Moore also said he’s concerned about ratings agencies giving states an ESG rating. One example is S&P Global, which had said in 2022 that it would use ESG factors in public ratings, though the firm has since pulled back on that decision. Still, Moore said he’s worried that it could come back under a different name. 

“That’s like an extortion racket,” he said. “The state of West Virginia, our bond rating can get hurt if we don’t comply with their ESG measures.” 

He, alongside his potential future House Financial Services Committee members, want to crack down further on the rules made by Securities and Exchange Commission Chairman Gary Gensler, particularly the agency’s climate reporting rule, which requires large corporations to disclose greenhouse gas emissions deemed materially significant to their business. 
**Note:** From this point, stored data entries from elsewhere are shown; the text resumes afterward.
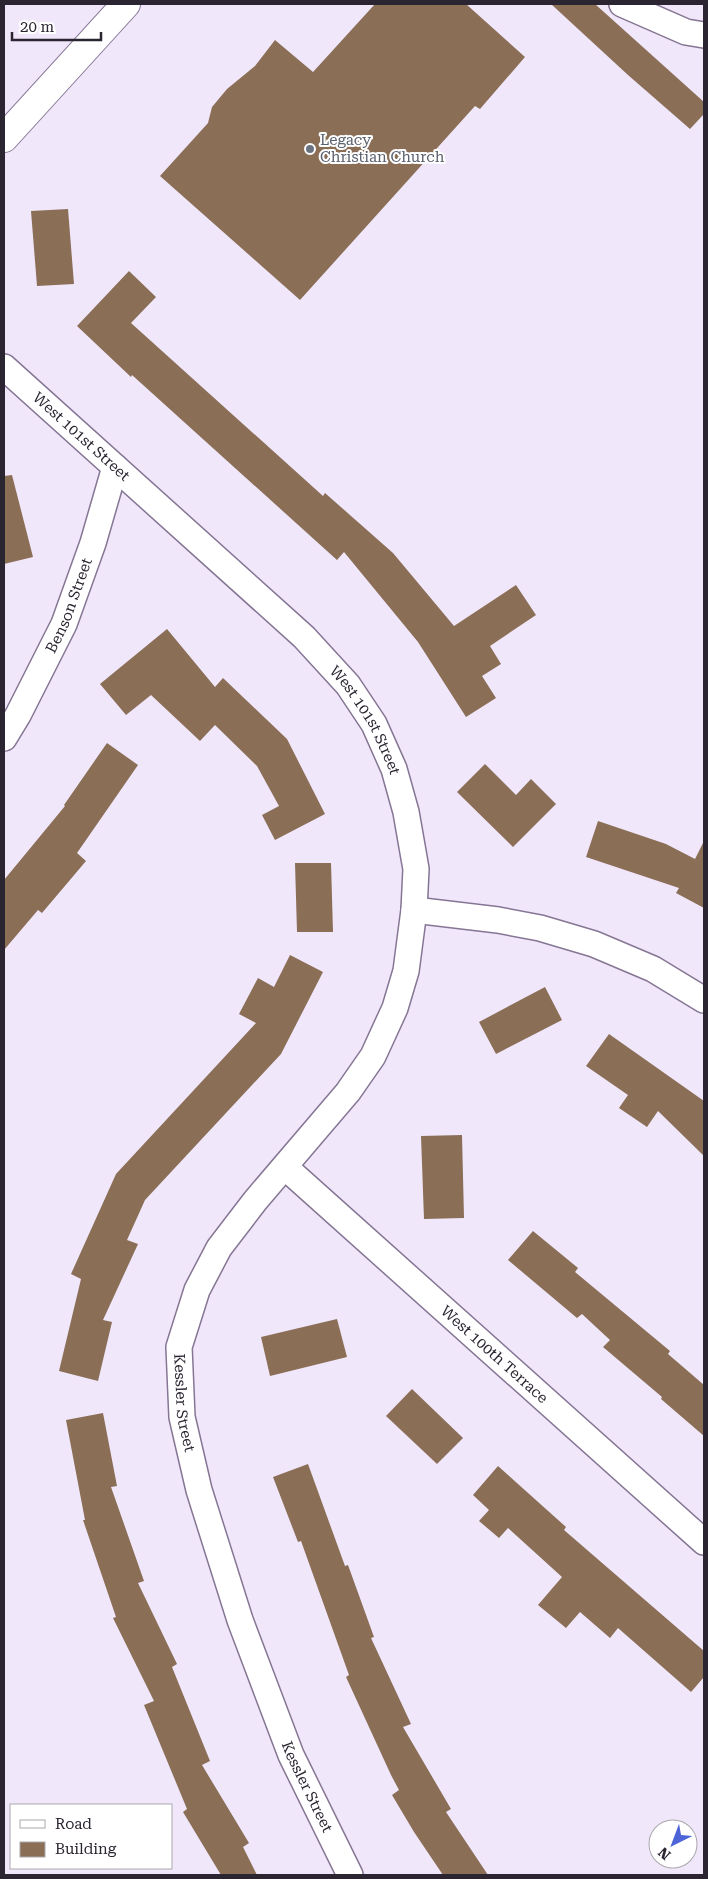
<svg xmlns="http://www.w3.org/2000/svg" width="708" height="1879" viewBox="0 0 708 1879" font-family="'Roboto Serif',serif">
  <style>
    .building { fill: #8a6e56 }
    .lines { fill: none; stroke-linecap: round; stroke-linejoin: round }
    .street-casing { stroke: #857694; stroke-width: 28 }
    .secondary-casing { stroke: #857694; stroke-width: 30 }
    .street { stroke: #fff; stroke-width: 25 }
    .secondary { stroke: #fff; stroke-width: 28 }
    .worship-dot { fill: #6b7280; stroke: #fff; stroke-width: 2 }
    .labels { text-anchor: middle; dominant-baseline: central; stroke-width: 4; stroke-linejoin: round; paint-order: stroke }
    .worship-label { font-size: 15px; fill: #5b616d; stroke: #fff; text-anchor: start }
    .street-label { font-size: 15px; fill: #2b2531; stroke: #fff }
  </style>
  <rect width="100%" height="100%" fill="#f1e7fb"/>
  <g class="building">
    <path d="M 375,4 L 466,4 L 525,57 L 480,109 L 475,106 L 300,300 L 160,176 L 208,123 L 212,107 L 227,89 L 255,66 L 275,40 L 313,72 Z"/>
    <path d="M 551,4 L 595,4 L 704,102 L 704,114 L 690,129 L 628,75 Z"/>
    <path d="M 68,209 L 74,284 L 37,286 L 31,211 Z"/>
    <path d="M 129,271 L 156,297 L 131,323 L 323,496 L 325,493 L 393,553 L 454,626 L 516,585 L 536,615 L 490,646 L 501,664 L 482,676 L 496,698 L 466,717 L 418,642 L 344,552 L 337,560 L 132,375 L 131,377 L 77,326 Z"/>
    <path d="M 12,475 L 33,557 L 4,564 L 4,476 Z"/>
    <path d="M 167,629 L 215,687 L 223,678 L 287,739 L 325,814 L 275,840 L 262,815 L 279,806 L 257,766 L 215,725 L 200,741 L 151,695 L 126,715 L 100,684 Z"/>
    <path d="M 107,743 L 138,765 L 77,853 L 86,861 L 42,913 L 38,910 L 4,950 L 4,880 L 65,806 L 64,805 Z"/>
    <path d="M 485,764 L 516,795 L 531,779 L 556,804 L 513,847 L 457,792 Z"/>
    <path d="M 598,821 L 666,844 L 695,859 L 704,841 L 704,908 L 676,893 L 679,888 L 586,857 Z"/>
    <path d="M 295,863 L 331,863 L 333,932 L 297,932 Z"/>
    <path d="M 290,955 L 323,972 L 281,1054 L 145,1200 L 127,1240 L 138,1244 L 103,1320 L 112,1322 L 98,1381 L 59,1371 L 81,1279 L 71,1274 L 116,1174 L 256,1023 L 239,1014 L 258,978 L 274,987 Z"/>
    <path d="M 545,987 L 562,1020 L 496,1054 L 479,1022 Z"/>
    <path d="M 609,1034 L 704,1101 L 704,1156 L 658,1111 L 647,1127 L 619,1108 L 628,1095 L 586,1066 Z"/>
    <path d="M 462,1135 L 464,1218 L 424,1219 L 421,1136 Z"/>
    <path d="M 533,1231 L 578,1268 L 575,1272 L 670,1351 L 668,1354 L 704,1385 L 704,1436 L 661,1399 L 662,1397 L 603,1347 L 610,1340 L 582,1314 L 577,1318 L 508,1260 Z"/>
    <path d="M 337,1319 L 347,1357 L 270,1376 L 261,1337 Z"/>
    <path d="M 412,1389 L 463,1438 L 437,1464 L 386,1416 Z"/>
    <path d="M 103,1413 L 117,1486 L 111,1487 L 144,1581 L 138,1583 L 177,1664 L 172,1667 L 210,1761 L 202,1765 L 249,1843 L 243,1847 L 257,1875 L 221,1875 L 183,1812 L 187,1809 L 144,1705 L 154,1701 L 113,1618 L 116,1617 L 83,1520 L 85,1520 L 66,1420 Z"/>
    <path d="M 308,1464 L 345,1566 L 348,1565 L 374,1637 L 371,1638 L 411,1724 L 403,1727 L 451,1809 L 446,1812 L 488,1875 L 443,1875 L 414,1832 L 392,1795 L 399,1790 L 391,1775 L 346,1677 L 349,1675 L 301,1541 L 298,1542 L 273,1477 Z"/>
    <path d="M 498,1466 L 566,1527 L 564,1530 L 704,1651 L 704,1677 L 691,1692 L 618,1628 L 610,1638 L 580,1612 L 566,1628 L 538,1605 L 562,1577 L 508,1528 L 499,1538 L 479,1521 L 489,1510 L 473,1495 Z"/>
  </g>
  <g class="lines">
    <defs>
      <g id="street">
        <path d="M 622,4 L 686,32 L 704,35"/>
        <path id="s1" d="M 4,367 L 304,637 L 348,685 L 374,724 L 394,769 L 406,812 L 416,869 L 414,910 L 406,971 L 395,1008 L 373,1056 L 348,1092 L 255,1201 L 219,1248 L 197,1290 L 179,1347 L 182,1417 L 199,1490 L 240,1620 L 291,1755 L 350,1875"/>
        <path id="s2" d="M 4,738 L 18,715 L 64,624 L 93,543 L 115,467"/>
        <path d="M 414,910 L 498,920 L 540,928 L 594,944 L 653,969 L 704,1000"/>
        <path id="s3" d="M 285,1167 L 704,1542"/>
      </g>
      <path id="secondary" d="M 4,138 L 126,4"/>
    </defs>
    <use href="#street" class="street-casing"/>
    <use href="#secondary" class="secondary-casing"/>
    <use href="#street" class="street"/>
    <use href="#secondary" class="secondary"/>
  </g>
  <circle class="worship-dot" cx="310" cy="149" r="5"/>
  <g class="labels">
    <g class="worship-label">
      <text x="320" y="140">Legacy<tspan x="320" dy="17">Christian Church</tspan></text>
    </g>
    <g class="street-label">
      <text stroke="none"><textPath href="#s1" startOffset="104">West 101st Street</textPath></text>
      <text stroke="none"><textPath href="#s2" startOffset="148">Benson Street</textPath></text>
      <text stroke="none"><textPath href="#s1" startOffset="508">West 101st Street</textPath></text>
      <text stroke="none"><textPath href="#s3" startOffset="281">West 100th Terrace</textPath></text>
      <text stroke="none"><textPath href="#s1" startOffset="1271">Kessler Street</textPath></text>
      <text stroke="none"><textPath href="#s1" startOffset="1676">Kessler Street</textPath></text>
    </g>
  </g>
  <rect width="708" height="1879" fill="none" stroke="#2b2531" stroke-width="10"/>
  <rect x="10" y="1804" width="162" height="65" fill="#ffffff" stroke="#aaa8ad"/>
  <rect x="20" y="1820" width="25" height="8" fill="#ffffff" stroke="#aaa8ad"/>
  <text x="55" y="1829" font-size="15" fill="#2b2531">Road</text>
  <rect x="20" y="1842" width="25" height="15" fill="#8a6e56" stroke="#aaa8ad"/>
  <text x="55" y="1854" font-size="15" fill="#2b2531">Building</text>
  <g transform="translate(673 1844) rotate(222)"><circle r="24" fill="#ffffff" stroke="#aaa8ad"/>
  <path d="M0-4L9 19L0 12L-9 19Z" fill="#4d64d9"/>
  <text y="-8" font-size="14" font-weight="bold" text-anchor="middle" fill="#2b2531">N</text>
  </g>
  <path d="M12 32v8h89v-8" fill="none" stroke="#2b2531" stroke-width="2.5"/>
  <text x="20" y="32" font-size="15" fill="#2b2531" stroke="#ffffff" stroke-width="4" paint-order="stroke">20 m</text>
</svg>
“In terms of compliance, it reminds me of DoddFrank, right, it’s a regime that is too onerous for smaller businesses and institutions to comply with who can’t get lawyered up enough to be able to figure it out,” Moore said “So what do they do? They end up going under and then getting subsumed by larger entities and you have consolidation. You saw that in the banking industry, my father went through Dodd-Frank and massive bank consolidation. That’s not a good thing.” 

Among banking regulators, the anti-ESG debate mostly looks like a fair access rule, similar to the one that former acting Comptroller of the Currency Brian Brooks tried to greenlight during the Trump administration. That rule would have punished large banks for cutting off services to firms in politically unpopular industries. It was widely seen as a response, in part, to some banks’ decisions to curtail lending to gun manufacturers and energy firms seen as contributing to global warming. 

“I think we see that at least come back into play,” Schulp said. “Whether it happens or not, that’s a different story, but I think it gets talked about.” 

Regardless, depending on the results of the 2024 election, it’s a trend that’s had staying power over the years, Reinstein said. 

“It is an area that I don’t think is going away anytime soon,” he added.